ENTRIES PROVIDED
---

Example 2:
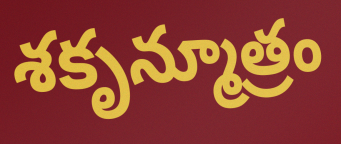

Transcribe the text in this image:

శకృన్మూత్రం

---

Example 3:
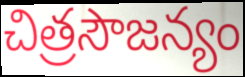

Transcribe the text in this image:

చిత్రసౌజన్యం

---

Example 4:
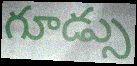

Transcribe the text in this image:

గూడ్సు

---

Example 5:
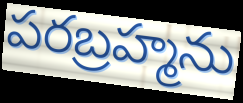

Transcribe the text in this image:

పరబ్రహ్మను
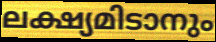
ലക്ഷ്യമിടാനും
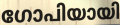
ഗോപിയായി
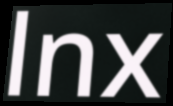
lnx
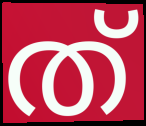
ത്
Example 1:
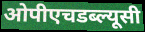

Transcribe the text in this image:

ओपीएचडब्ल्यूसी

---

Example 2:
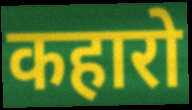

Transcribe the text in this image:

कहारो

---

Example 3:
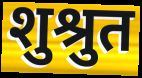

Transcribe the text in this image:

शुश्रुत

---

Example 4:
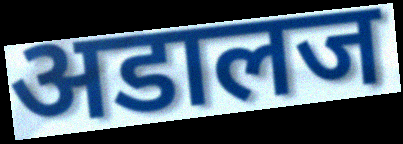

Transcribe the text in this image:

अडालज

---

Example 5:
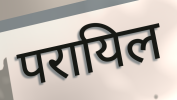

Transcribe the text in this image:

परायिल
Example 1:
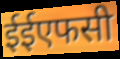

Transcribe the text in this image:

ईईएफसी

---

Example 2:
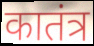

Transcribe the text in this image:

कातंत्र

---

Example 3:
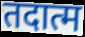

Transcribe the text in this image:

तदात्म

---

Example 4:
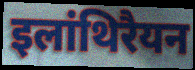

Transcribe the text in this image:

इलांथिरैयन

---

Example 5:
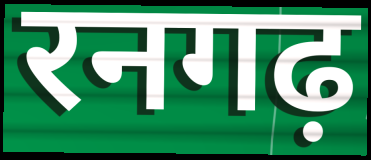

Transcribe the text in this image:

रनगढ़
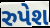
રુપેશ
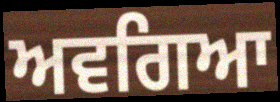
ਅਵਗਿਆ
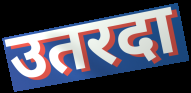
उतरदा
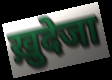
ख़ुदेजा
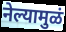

TASK OBJECTIVE
Transcribe each of the records above precisely, with no pictures in the copy.

ANSWER
---

Example 2:

Transcribe the text in this image:

శకృన్మూత్రం

---

Example 3:

Transcribe the text in this image:

చిత్రసౌజన్యం

---

Example 4:

Transcribe the text in this image:

గూడ్సు

---

Example 5:

Transcribe the text in this image:

పరబ్రహ్మను
ലക്ഷ്യമിടാനും
ഗോപിയായി
lnx
ത്
Example 1:

Transcribe the text in this image:

ओपीएचडब्ल्यूसी

---

Example 2:

Transcribe the text in this image:

कहारो

---

Example 3:

Transcribe the text in this image:

शुश्रुत

---

Example 4:

Transcribe the text in this image:

अडालज

---

Example 5:

Transcribe the text in this image:

परायिल
Example 1:

Transcribe the text in this image:

ईईएफसी

---

Example 2:

Transcribe the text in this image:

कातंत्र

---

Example 3:

Transcribe the text in this image:

तदात्म

---

Example 4:

Transcribe the text in this image:

इलांथिरैयन

---

Example 5:

Transcribe the text in this image:

रनगढ़
રુપેશ
ਅਵਗਿਆ
उतरदा
ख़ुदेजा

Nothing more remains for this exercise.